_Instructions to follow_. The copy you produce must hold every record exactly, and none of the images.

Saved data entries:
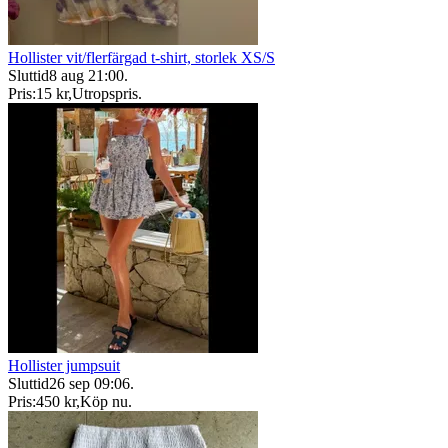
Hollister vit/flerfärgad t-shirt, storlek XS/S
Sluttid
8 aug 21:00
.
Pris:
15 kr
,
Utropspris
.
Hollister jumpsuit
Sluttid
26 sep 09:06
.
Pris:
450 kr
,
Köp nu
.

_Task answer_.
Hollister vit/flerfärgad t-shirt, storlek XS/S
Sluttid
8 aug 21:00
.
Pris:
15 kr
,
Utropspris
.
Hollister jumpsuit
Sluttid
26 sep 09:06
.
Pris:
450 kr
,
Köp nu
.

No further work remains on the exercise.